Notes on NeRFs

NeRF: Representing Scenes as Neural Radiance Fields for View Synthesis

$\newcommand{\vec}[1]{\mathbf{#1}} \\ \newcommand{\real}[1]{\mathbb{R}^{#1}} \\ \newcommand{\rvec}[1]{\left[#1 \right]} \\ \newcommand{\func}[2]{#1\left(#2\right)} \\ \newcommand{\rt}{\func{\rr}{t}} \newcommand{\rr}{\mathbf{r}} \newcommand{\clr}{\func{c}{\rt, \mathbf{d}}} \\ \newcommand{\Clr}{\func{C}{\rr}} \\ \newcommand{\hatClr}{\func{\hat{C}}{\rr}} \\ \newcommand{\hatClri}[1]{\func{\hat{C}_{#1}}{\rr}} \\ \newcommand{\voldensityr}[1]{\func{\sigma}{\func{\rr}{#1}}}$

Neural Radiance Field Representation

A scene is a function $f: \vec{x} \rightarrow \vec{y}, \vec{x} \in \real{5}, \vec{y} \in \real{4}$.
$\vec{x}$ consists of 3D coordinates $\rvec{x, y, z}$ and viewing directon $\rvec{\phi, \theta}$.
$\vec{y}$ consists of a colour $\rvec{r, g, b}$ and a volume density $\sigma$.
$f$ is approximated by an MLP as follows:
\[\rvec{\vec{s}, \sigma} = f_1(\rvec{x, y, z})\\ \rvec{r, g, b} = f_2(\rvec{\phi, \theta, \vec{s}})\\ \vec{y} = \rvec{r, g, b, \sigma}\]
Here $\vec{s}$ is an intermediate feature predicted by $f_1$.
What this does is to make colour of a point depend on the 3D location as well as view direction whilst letting volume density be invariant to viewing direction.
$\func{\sigma}{\mathbf{x}}d\mathbf{x}$ can be interpreted as the probability that a ray of light terminates at an infinitesimal particle a location $\mathbf{x}$

Volume Rendering with Radiance Fields

The expected colour of a ray $\rr$ is the weighted colour at various points along the ray between a near and far distance ($t_n$ and $t_f$).
A ray $\rt$ which can be written with respect to an origin $\mathbf{o}$ and a direction $\mathbf{d}$ as $\mathbf{r} = \mathbf{o} + t\mathbf{d}$.
The colour can then be defined as follows:

\[\Clr = \int_{t_n}^{t_f}{\clr \voldensityr{t}}\func{T}{t} \\ \func{T}{t} = \func{\exp}{ -\int_{t_n}^{t_f}{ \voldensityr{s} ds } }\]

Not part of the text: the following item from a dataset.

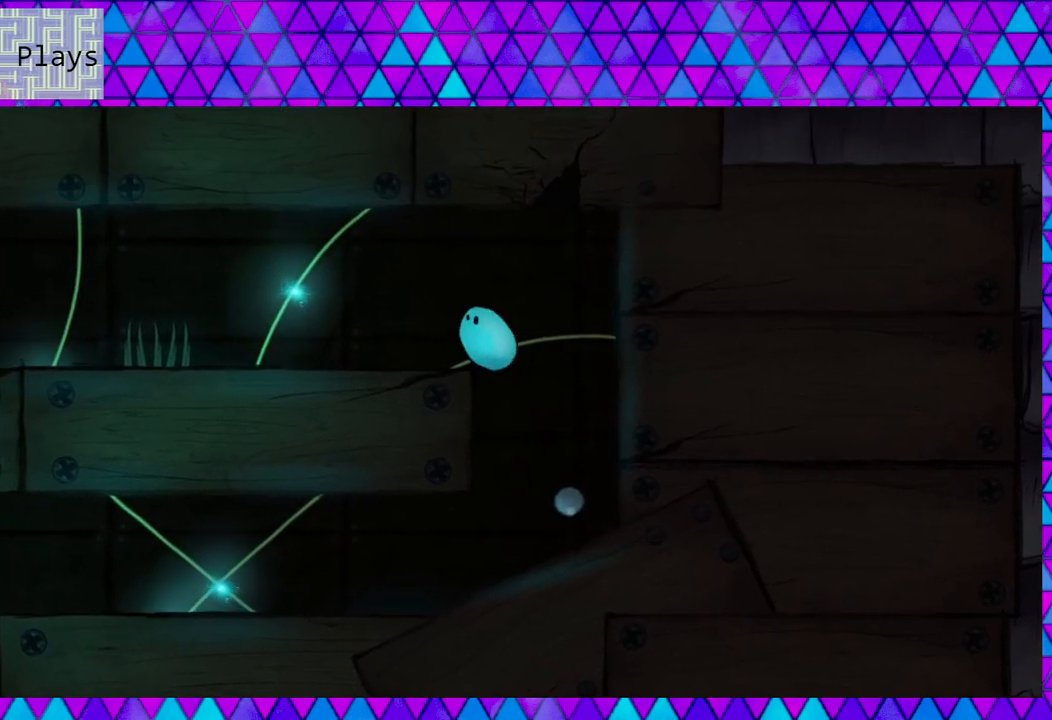
{"buttons": ["DPAD_LEFT"], "right_stick": "center", "events": [[183, "B", "up"]]}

The weighting function $T(t)$ is the accumulated transmitance along the ray upto $t$ starting from $t_n$.
As noted earlier, density is the same at any distance $t$ from the origin but colour varies with direction as well.
The integral is approximated as follows:
- Divide the region between $t_n$ and $t_f$ into $N$ sections
- Sample a point from each section
- Evaluate $\clr$ and $\voldensityr{t}$ at these points
- Use these values to estimate $\Clr$ using the following:
\[\hatClr = \sum_{i=1}^{N}\left( 1 - \func{\exp}{ \voldensityr{t_i}\delta_i } \right) \func{\hat{T}}{t_i} \\ \func{\hat{T}}{t_{i}} = \func{\exp}{ -\sum_{i'=1}^{i-1}{ {\voldensityr{t_{i'}}\delta_{i'}} } } \\ \delta_i = t_{i+1} - t_i\]
- They don’t say how $t_{i+1}$ is defined for $i=N$ though.

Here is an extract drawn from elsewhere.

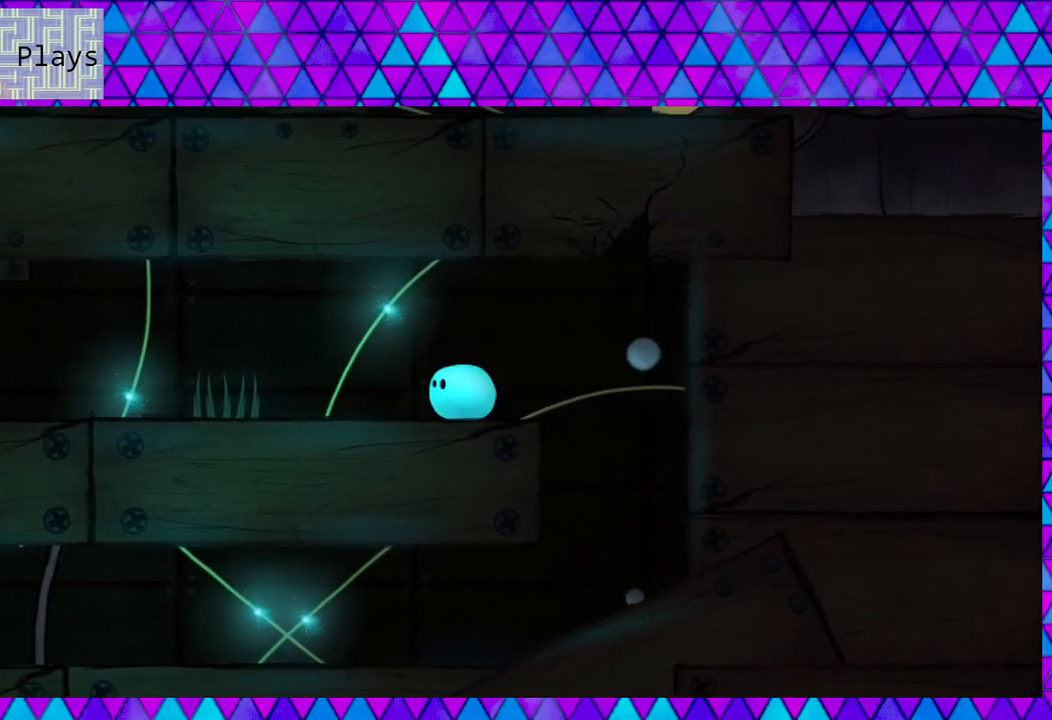
{"buttons": [], "right_stick": "center", "events": [[17, "DPAD_LEFT", "up"]]}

Optimising a Neural Radiance Field

The sampling described above is described as coarse sampling.
We can interpret the terms $\left( 1 - \func{\exp}{ \voldensityr{t_i}\delta_i } \right) \func{\hat{T}}{t_i}$ as a piecewise constant distribution along the ray.
The fine sampling is as follows:
- Suppose that we sample $N_c$ point for the coarse estimatte
- Sample a further $N_f$ points based on this distribution
- Evaluate the colour of the previously sampled $N_c$ points and these $N_f$ points
The loss has a component for the coarse and fine colour estimates:

\[\sum_{\rr \in \mathcal{R}}{ \lVert{\hatClri{c} - \Clr}\rVert_2^2 } + { \lVert{\hatClri{f} - \Clr}\rVert_2^2 }\]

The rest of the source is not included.